From: Victoria Dye <vdye@github.com>
To: Taylor Blau <me@ttaylorr.com>,
Victoria Dye via GitGitGadget <gitgitgadget@gmail.com>
Cc: git@vger.kernel.org
Subject: Re: [PATCH] repack: respect --keep-pack with geometric repack
Date: Fri, 20 May 2022 10:27:21 -0700 [thread overview]
Message-ID: <bb19159b-6d0c-a683-a58e-95ebdc128627@github.com> (raw)
In-Reply-To: <YofJLv8+x5J7yPmf@nand.local>
Taylor Blau wrote:
> Hi Victoria,
>
> On Fri, May 20, 2022 at 04:36:12PM +0000, Victoria Dye via GitGitGadget wrote:
>> From: Victoria Dye <vdye@github.com>
>>
>> Update 'repack' to ignore packs named on the command line with the
>> '--keep-pack' option. Specifically, modify 'init_pack_geometry()' to treat
>> command line-kept packs the same way it treats packs with an on-disk '.keep'
>> file (that is, skip the pack and do not include it in the 'geometry'
>> structure).

▶ Recorded information:
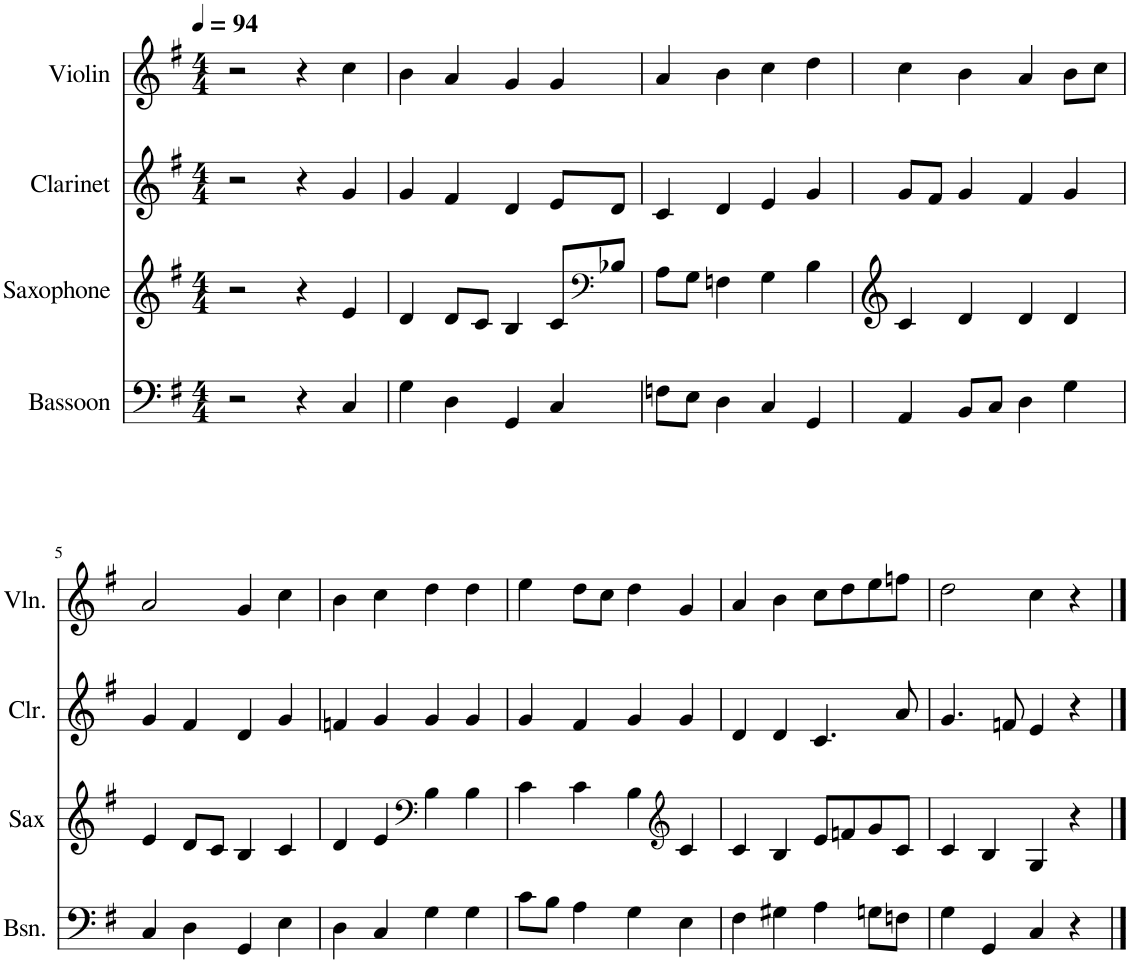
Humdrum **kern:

▶ Problems to solve:
[1] In the email about the repack patch, which function does the patch modify so that packs named with '--keep-pack' are skipped?
[2] Resume the email about repack and '--keep-pack' from the point where it stops.

▶ Responses to the tasks:
[1] 'init_pack_geometry()'

[2]
>>
>> Without this handling, a '--keep-pack' pack would be included in the
>> 'geometry' structure. If the pack is *before* the geometry split line (with
>> at least one other pack and/or loose objects present), 'repack' assumes the
>> pack's contents are "rolled up" into another pack via 'pack-objects'.
>> However, because the internally-invoked 'pack-objects' properly excludes
>> '--keep-pack' objects, any new pack it creates will not contain the kept
>> objects. Finally, 'repack' deletes the '--keep-pack' as "redundant" (since
>> it assumes 'pack-objects' created a new pack with its contents), resulting
>> in possible object loss and repository corruption.
>
> Nicely found and explained. Having discussed this fix with you already
> off-list, this approach (to treat kept packs as excluded from the list
> of packs in the `geometry` structure regardless of whether they are kept
> on disk or in-core) makes sense to me.
>
> I left a couple of small notes on the patch below, but since I have some
> patches that deal with a separate issue in the `git repack --geometric`
> code coming, do you want to combine forces (and I can send a
> lightly-reworked version of this patch as a part of my series)?
>
Works for me! I'm happy with all the suggested changes you noted below
(moving the 'string_list_sort' and cleaning up the test), so feel free to
include them in your series.
Thanks!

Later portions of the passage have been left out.